Author: XinGPT
After reading many bloggers' summaries of Huang Xiaoming's GTC speech today, I feel that none of them have hit the nail on the head.
The key point is actually just one thing: the Nvidia RTX Spark / N1X chip.
The biggest positive is: $ARM
Why is this good for ARM? There are three core layers of logic.
The first layer is the PC architecture narrative. In the past, the biggest problem with Windows on Arm was that Qualcomm was the only one pushing it, making it difficult for the ecosystem to expand. Now, with Nvidia, Microsoft, MediaTek, and multiple OEMs working together, the narrative of "Arm PC" has been upgraded from a low-power office laptop to a "high-performance AI PC / creator PC / local AI workstation" narrative.
The Verge suggests that Nvidia, Microsoft, and Arm are simultaneously hyping up "a new era of PC," implying that Qualcomm's de facto monopoly on Windows on Arm has been broken.
The second layer is royalty per chip. ARM's business model is license fee + royalty per chip. In its FY26 Q3 investor materials, Arm stated that royalty revenue grew by 27% year-over-year, driven by factors including the adoption of technologies with higher royalty rates per chip, such as Armv9 and CSS, as well as increased use of Arm chips in data centers. In other words, for ARM, high-ASP, high-core-count, high-end AI PC SoCs like Nvidia's are more valuable than ordinary low-priced IoT/mobile chips.
The third layer is ecosystem endorsement.
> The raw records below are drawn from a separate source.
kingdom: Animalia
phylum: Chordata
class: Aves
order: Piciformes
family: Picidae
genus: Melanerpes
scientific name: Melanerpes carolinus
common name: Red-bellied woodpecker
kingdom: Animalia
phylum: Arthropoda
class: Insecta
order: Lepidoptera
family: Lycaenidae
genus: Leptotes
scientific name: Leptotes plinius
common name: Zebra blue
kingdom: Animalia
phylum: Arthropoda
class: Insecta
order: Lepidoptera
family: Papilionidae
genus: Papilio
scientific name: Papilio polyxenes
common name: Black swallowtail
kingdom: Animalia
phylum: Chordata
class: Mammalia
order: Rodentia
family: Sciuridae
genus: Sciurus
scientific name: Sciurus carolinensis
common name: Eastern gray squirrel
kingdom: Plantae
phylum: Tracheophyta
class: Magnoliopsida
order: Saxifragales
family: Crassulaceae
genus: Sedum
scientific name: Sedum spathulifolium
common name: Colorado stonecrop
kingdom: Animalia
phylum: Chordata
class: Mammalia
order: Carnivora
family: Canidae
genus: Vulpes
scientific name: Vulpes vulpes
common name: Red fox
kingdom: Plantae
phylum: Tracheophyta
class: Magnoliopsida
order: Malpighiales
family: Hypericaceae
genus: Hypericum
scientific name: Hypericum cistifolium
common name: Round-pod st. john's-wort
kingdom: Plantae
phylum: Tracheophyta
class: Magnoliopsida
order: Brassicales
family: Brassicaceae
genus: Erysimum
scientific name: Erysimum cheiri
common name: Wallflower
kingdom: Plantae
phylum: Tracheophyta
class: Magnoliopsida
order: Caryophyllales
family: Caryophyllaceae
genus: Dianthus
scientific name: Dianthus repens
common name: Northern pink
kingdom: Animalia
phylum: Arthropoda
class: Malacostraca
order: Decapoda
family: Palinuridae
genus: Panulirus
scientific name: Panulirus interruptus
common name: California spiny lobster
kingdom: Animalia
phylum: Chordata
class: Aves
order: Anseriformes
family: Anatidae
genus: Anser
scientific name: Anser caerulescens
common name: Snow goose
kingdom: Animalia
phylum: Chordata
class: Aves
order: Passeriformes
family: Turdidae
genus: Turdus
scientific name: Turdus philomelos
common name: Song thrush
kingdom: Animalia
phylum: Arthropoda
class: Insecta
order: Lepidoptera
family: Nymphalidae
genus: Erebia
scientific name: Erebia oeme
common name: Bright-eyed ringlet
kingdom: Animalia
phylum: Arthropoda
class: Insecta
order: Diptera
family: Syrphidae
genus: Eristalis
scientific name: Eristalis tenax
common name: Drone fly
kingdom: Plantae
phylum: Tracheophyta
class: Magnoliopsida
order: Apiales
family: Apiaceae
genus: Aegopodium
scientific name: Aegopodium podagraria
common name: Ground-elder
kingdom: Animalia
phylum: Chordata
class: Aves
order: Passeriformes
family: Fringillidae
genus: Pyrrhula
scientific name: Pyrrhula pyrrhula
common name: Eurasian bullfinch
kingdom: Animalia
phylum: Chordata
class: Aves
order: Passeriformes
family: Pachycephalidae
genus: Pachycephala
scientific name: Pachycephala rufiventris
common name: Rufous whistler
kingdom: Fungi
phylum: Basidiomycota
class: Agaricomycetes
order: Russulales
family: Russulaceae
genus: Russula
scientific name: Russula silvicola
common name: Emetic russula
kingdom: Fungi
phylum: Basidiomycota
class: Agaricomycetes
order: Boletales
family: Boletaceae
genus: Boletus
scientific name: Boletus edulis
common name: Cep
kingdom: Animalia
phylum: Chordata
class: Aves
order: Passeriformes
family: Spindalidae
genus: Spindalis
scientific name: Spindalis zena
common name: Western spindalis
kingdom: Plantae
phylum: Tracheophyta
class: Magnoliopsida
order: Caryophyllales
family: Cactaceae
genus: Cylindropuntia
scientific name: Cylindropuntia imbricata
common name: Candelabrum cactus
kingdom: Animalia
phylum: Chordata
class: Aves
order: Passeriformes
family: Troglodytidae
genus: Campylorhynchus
Nvidia's entry into the Windows PC main processor market is essentially helping ARM validate a long-standing bull case: Arm architecture is not only suitable for mobile phones and low-power devices, but can also be used in high-performance PCs, local AI, AI workstations, and even further into data center CPUs. The Reuters report also mentioned that Nvidia's Vera CPU has been adopted by OpenAI, Anthropic, SpaceX, and others, and Jensen Huang emphasized that CPU/PC products are an important growth direction for the future.
In terms of the competitive landscape, Qualcomm is the most directly pressured, as Nvidia has taken away its differentiation in the Windows on Arm market. Intel/AMD will also face challenges, but in the short term, they can still maintain their core market share by relying on the x86 software ecosystem and mainstream PC shipments. For ARM, this is equivalent to gaining another heavyweight customer to help it fight in the PC market.
Of course, this is a short-term bullish catalyst. Whether it can translate into long-term profits for ARM depends on the actual shipment volume of AI PCs.
The market has already given its answer: ARM rose 14% in pre-market trading, while Qualcomm fell 7%.
ARM's only problem is its high price: Yahoo Finance analysts predict that ARM's average revenue for FY2027 will be approximately $5.97 billion, and for FY2028 approximately $7.96 billion. Even based on the projected FY2028 revenue, a share price of $400 still represents a P/S ratio of over 50.
This means the market no longer views ARM as a typical IP licensing company, but rather values it as an AI CPU platform company in advance. In other words, a $400 share price requires ARM to evolve from a mobile IP royalty company into a comprehensive company offering data center AI CPUs, Arm PCs, CSS, Armv9, and high-end custom computing platforms.
Of course, there's an even cheaper option: buy SoftBank. ARM's current market capitalization is approximately $370 billion, and SoftBank holds about 86.72% of ARM, corresponding to a holding value of approximately $321 billion. SoftBank Group's market capitalization is approximately 48.8 trillion yen, or about $306 billion. In other words, SoftBank's current overall market capitalization is slightly lower than the market value of its ARM stake. Furthermore, buying SoftBank also grants additional assets such as OpenAI, Vision Fund, PayPay, and SoftBank Corp.
However, holding SoftBank shares long-term presents a problem: SoftBank has been used by Masayoshi Son for financing, resulting in net debt and asset-backed financing, and the underlying assets are not pure. SoftBank also faces significant volatility risk from its non-ARM assets.